The DNU governs if one of the Houses approves them or if Congress remains silent and puts them in a box. But never has government been so small in Congress. How will La Libertad Avanza decide in the DNU Commission made up of only 39 deputies and 7 senators? Also, how will you ensure it doesn’t get rejected?

Praetorian like Christina

This concern led Guillermo Francos, one of the normal in this very anomalous government, to sit last Thursday in Martín Menem’s office to talk with the representatives of the “legislative agreement” of the “32 federals”, which could become the hinge of every decision of the new Congress.

Francos had to listen to the complaint from the table, where Miguel Pichetto, one of the most experts of this legislature, was located, for the mistreatment of Congress by this president. He identified his praetorian vocation with that of Cristina de Kirchner, who had the budget approved in October of each year with decreasing figures, and then, months later, increased expenses by taking advantage of creative accounting.

Is greater arbitrariness imaginable?, was asked at the table where Nicolás Massot, Emilio Monzó and Margarita Stolbizer were also present.

“You have to understand Javier”

This group of deputies reproached Francos that the DNU was inadequate when Congress is closest to helping the Executive.

Also that he turned to that viscous instrument like the DNU to ask for measures that require institutional firmness. Who will invest in a privatization done by decree? No one who is willing to pay for what he buys is worth it.

“If they sent a law, They got 90% of what they want. “What happened to them?”, they asked themselves. Francos had no response. asked consideration towards the president’s personality “because he promised it”. He asked for exceptional treatment towards Milei’s temperament. Man is like that.

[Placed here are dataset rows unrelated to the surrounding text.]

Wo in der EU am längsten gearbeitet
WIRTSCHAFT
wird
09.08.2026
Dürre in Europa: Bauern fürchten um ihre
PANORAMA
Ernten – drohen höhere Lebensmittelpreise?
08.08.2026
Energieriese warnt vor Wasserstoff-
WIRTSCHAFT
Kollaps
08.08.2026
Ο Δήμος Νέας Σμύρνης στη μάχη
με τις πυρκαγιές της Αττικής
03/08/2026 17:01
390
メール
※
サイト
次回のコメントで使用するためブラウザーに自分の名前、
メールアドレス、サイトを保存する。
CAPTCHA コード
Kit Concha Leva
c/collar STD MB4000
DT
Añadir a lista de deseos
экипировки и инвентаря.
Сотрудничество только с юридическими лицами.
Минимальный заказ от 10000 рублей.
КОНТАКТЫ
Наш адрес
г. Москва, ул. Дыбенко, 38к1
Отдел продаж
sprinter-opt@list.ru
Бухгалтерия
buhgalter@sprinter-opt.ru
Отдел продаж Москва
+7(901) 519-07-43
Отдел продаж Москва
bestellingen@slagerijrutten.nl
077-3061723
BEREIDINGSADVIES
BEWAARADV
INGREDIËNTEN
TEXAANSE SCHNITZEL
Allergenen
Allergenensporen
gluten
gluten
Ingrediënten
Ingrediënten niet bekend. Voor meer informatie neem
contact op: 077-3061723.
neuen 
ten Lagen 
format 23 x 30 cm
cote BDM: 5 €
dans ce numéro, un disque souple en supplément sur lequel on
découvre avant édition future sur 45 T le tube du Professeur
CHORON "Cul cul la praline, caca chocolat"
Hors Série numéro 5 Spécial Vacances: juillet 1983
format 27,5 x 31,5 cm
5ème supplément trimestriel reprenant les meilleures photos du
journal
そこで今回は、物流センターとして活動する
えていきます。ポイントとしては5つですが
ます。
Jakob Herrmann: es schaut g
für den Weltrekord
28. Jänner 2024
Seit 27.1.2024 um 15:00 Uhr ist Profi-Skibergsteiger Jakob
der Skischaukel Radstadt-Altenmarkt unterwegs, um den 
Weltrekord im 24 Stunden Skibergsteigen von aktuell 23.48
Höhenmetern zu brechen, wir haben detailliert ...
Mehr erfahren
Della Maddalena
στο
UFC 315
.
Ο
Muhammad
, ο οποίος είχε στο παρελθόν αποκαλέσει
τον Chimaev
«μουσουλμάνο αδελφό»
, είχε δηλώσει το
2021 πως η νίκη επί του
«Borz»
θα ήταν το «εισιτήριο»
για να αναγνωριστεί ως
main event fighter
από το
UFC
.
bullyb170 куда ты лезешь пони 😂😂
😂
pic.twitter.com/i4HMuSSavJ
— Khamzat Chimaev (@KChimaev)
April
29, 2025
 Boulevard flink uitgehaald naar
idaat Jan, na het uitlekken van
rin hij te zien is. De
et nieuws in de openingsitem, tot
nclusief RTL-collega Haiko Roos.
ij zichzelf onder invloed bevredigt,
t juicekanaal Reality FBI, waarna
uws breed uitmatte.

“A very wise thing, to pretend to be crazy”

One of the tweezers of the Milei maneuver is simulate such arbitrariness for which Minister Francos requests consideration.

It is another resource of the weak and even of terrorists. If the president refuses the mere presence of an innocent plate of french fries at his table—as the story goes Pablo de Leon in Clarín on Thursday -, what wouldn’t you do in case of extreme necessity, like having a chorizo ​​​​​​or, worse, a black pudding looked fiercely in your eyes?

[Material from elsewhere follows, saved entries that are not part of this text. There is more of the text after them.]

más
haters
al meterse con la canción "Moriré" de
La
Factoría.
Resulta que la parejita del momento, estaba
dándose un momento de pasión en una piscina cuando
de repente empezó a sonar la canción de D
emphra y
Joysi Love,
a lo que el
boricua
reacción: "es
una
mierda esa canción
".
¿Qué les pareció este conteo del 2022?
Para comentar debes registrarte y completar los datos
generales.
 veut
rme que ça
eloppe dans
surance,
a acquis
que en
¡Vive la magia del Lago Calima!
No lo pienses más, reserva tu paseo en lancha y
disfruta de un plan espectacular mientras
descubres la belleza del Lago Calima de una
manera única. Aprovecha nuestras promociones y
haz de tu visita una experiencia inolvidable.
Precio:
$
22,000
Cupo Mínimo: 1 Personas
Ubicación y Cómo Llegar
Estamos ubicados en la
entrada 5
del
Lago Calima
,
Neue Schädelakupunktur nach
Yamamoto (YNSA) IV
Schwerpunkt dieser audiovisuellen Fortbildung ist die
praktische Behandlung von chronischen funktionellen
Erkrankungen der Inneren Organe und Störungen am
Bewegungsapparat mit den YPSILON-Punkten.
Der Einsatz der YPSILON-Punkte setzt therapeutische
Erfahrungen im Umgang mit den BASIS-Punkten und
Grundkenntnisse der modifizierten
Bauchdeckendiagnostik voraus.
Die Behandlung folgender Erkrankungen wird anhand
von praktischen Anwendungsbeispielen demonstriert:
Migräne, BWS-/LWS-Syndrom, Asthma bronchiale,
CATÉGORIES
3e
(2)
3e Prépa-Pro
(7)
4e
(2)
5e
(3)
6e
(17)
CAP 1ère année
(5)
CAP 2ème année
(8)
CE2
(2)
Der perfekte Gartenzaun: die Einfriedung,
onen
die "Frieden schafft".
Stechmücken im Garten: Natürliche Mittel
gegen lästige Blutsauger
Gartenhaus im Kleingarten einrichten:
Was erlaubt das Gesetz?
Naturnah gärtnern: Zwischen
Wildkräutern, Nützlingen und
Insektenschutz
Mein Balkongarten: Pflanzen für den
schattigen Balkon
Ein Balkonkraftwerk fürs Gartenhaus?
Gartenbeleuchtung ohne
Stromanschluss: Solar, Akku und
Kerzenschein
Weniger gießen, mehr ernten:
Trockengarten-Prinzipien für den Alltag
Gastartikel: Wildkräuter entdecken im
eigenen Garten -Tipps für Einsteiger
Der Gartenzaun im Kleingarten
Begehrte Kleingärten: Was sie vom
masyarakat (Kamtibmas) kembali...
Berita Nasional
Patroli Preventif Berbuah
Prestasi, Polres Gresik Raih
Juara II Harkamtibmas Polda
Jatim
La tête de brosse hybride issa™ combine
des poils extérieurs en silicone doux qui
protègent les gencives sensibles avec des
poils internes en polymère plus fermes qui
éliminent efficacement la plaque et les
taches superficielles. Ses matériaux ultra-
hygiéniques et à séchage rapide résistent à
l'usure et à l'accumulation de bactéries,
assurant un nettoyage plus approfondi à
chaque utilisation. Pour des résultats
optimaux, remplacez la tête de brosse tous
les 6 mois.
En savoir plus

It’s the application of the old crazy boss method as a way to gain authority when you don’t have it. He recommended her Machiavelli centuries ago: “It is a very wise thing to pretend to be crazy for a time” (Decades of Livy, Book III, chapter 2).

But be careful, Machiavelli’s writings, read for centuries as the recipe book for cynicism, have been reinterpreted as a shortcut to make the prince fail. A revenge from the dark Florentine cauldron (hypothesis formulated by Erica Brenner in Be like the fox: Machiavelli’s Lifelong Quest for Freedom, Norton, 2017).

70% don’t like the DNU

Milei should read polls like the one done by Poliarquía on the DNU, which reveals this They have a 70% rejection rate among those consulted (“Investigation of constitutional culture”, presented by Eduardo Fidanza, Antonio María Hernández and Daniel Zovatto).

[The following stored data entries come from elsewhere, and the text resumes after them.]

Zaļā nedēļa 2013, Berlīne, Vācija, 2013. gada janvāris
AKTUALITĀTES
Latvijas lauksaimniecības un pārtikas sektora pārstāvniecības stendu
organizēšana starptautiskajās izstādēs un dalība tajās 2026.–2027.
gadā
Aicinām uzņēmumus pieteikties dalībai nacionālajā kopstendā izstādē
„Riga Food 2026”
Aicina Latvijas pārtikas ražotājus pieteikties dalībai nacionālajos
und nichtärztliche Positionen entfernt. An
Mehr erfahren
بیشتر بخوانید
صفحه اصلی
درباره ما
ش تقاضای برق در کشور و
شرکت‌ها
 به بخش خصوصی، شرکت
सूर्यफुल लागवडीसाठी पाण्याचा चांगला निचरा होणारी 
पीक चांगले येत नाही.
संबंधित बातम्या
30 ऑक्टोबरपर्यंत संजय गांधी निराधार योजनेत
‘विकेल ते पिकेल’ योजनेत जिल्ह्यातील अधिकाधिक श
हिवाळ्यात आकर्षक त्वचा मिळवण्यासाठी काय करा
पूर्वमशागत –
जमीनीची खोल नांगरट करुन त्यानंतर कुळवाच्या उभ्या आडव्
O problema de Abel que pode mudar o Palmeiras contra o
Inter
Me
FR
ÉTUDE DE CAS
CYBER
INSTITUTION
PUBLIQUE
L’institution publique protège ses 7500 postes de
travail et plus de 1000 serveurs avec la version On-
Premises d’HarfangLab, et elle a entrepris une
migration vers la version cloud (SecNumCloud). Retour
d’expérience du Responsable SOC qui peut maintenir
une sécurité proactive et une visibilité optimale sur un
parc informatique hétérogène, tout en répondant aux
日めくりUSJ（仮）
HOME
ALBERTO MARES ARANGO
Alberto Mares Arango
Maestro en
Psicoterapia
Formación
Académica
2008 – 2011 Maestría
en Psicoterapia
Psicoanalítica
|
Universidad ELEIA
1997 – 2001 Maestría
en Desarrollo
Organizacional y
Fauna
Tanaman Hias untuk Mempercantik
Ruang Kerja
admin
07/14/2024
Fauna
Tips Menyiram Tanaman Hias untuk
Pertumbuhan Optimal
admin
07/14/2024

Milei won with the sum of 29% of the votes in the first round and those provided by the Together for Change electorate. A change was voted on, but a change of government, not a change of countryas Milei imagines in the prolegomena to his decree.

There he sets out the terms of a culture war against collectivism and in repudiation of the last 100 years of history.

That history is what allowed him to be president thanks to an institutional domination so solid that it supports even the weakness of a president. without their own votes, without a party, without legislators, without governors and without their own teamwho is recruited among friends, family, employers and employees.

The result of the 108 years of validity of the radical-conservative agreement that was the Sáenz Peña law is that Argentina has the most robust system in the region and one of the most solid in Western Europe. It ensures the alternation of governments of different types and even the extravagance of a Milei. That’s not something that can be said about many countries.